Nad o. Tadeuszem Rydzykiem wisi prawdziwa gilotyna i zbierają się najczarniejsze chmury. Najbardziej znany w Polsce redemptorysta może już tylko się modlić. Jak się okazuje, grozi mu kara pozbawienia wolności i to 10 lat. Czy poprosi samego Boga o pomoc?
o. Rydzyk trafi do więzienia? „Naród mnie oskarżył. Uważam, że to nieuczciwe”
Czy dzieła stworzone przez Tadeusza Rydzyka przestaną istnieć? Możliwe, bo nikt inny nie jest w stanie tak jak on zabiegać o wsparcie słuchaczy. Niedługo jednak może mieć z tym wielki problem, ponieważ grozi mu nawet 10 lat pozbawienia wolności. Proces sądowy ruszył w czerwcu 2021 roku.
Problemy redemptorysty zaczęły się po tym, jak ekipa Stowarzyszenia Watchdog postanowiła oskarżyć cały zarząd Fundacji Lux Veritatis i postawić wszystkich przed obliczem sędziego. Powodem ma być zatajanie informacji publicznej i brak jednoznacznych deklaracji na temat wydawania środków finansowych przekazywanych przez rząd i kontrolowane przez niego spółki.

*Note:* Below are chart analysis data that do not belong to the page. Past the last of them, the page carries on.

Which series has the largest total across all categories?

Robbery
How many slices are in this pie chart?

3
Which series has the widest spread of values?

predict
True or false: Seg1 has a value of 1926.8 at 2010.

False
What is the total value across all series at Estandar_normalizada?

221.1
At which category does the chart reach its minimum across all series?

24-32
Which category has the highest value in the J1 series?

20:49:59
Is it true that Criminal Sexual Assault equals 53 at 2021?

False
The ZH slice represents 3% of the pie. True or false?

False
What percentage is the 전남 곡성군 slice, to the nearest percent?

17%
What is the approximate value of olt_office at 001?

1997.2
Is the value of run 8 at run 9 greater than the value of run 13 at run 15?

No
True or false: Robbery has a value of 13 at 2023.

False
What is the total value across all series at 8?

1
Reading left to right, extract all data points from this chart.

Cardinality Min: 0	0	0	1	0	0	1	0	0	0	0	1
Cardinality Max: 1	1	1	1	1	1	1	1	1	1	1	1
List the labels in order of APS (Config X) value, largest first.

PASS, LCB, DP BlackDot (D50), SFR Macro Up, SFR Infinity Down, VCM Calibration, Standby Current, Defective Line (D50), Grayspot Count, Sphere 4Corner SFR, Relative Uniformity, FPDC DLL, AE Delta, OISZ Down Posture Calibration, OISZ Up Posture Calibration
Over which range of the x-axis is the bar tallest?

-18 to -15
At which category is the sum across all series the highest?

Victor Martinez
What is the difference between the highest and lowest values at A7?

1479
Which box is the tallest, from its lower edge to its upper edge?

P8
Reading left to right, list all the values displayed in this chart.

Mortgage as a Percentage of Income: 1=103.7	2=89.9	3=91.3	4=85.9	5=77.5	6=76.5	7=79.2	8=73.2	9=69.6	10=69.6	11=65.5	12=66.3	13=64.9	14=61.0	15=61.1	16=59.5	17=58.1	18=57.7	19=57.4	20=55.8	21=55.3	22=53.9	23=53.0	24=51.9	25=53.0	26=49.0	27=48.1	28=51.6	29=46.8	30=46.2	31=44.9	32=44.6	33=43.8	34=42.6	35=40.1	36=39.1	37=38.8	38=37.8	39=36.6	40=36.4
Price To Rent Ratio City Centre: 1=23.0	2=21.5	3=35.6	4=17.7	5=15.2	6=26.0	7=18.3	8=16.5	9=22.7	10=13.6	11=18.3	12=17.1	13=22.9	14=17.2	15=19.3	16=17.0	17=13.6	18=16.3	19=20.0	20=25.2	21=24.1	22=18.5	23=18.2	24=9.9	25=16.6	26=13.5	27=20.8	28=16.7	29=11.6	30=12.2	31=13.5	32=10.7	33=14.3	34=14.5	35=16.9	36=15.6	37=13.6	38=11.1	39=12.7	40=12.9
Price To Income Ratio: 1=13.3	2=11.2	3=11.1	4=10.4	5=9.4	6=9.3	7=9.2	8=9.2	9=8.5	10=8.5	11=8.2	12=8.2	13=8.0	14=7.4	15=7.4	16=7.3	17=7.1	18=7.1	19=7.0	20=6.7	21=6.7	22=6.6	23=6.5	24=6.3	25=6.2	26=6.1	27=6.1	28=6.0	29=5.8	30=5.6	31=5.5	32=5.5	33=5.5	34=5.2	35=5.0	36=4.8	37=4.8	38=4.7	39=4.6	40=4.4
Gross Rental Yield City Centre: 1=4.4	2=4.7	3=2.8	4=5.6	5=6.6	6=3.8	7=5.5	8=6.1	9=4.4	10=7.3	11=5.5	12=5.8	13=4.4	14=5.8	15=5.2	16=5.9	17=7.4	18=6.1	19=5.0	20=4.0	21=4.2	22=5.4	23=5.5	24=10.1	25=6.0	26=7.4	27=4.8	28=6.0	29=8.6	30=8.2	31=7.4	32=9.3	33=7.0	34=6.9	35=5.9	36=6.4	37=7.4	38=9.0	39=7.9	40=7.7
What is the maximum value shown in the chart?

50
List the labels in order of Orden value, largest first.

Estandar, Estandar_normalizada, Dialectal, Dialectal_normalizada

Tadeusz Rydzyk uważa, że jest niewinny i twierdzi, że to atak na jego osobę oraz stworzone przez niego dzieła „polskie i katolickie„. Jednoznacznie stwierdził, że to chęć zniszczenia jego osoby oraz dobrego imienia jego telewizji, szkoły i radia.
Rydzyk: „Cały czas służę Polsce”
– Cały czas służę Polsce, narodowi, a mój naród mnie tutaj oskarżył. Uważam, że to jest nieuczciwe, to jest działanie na szkodę, próba odebrania nam dobrego imienia – powiedział Tadeusz Rydzyk przed sądem podczas jednej z ostatnich rozpraw.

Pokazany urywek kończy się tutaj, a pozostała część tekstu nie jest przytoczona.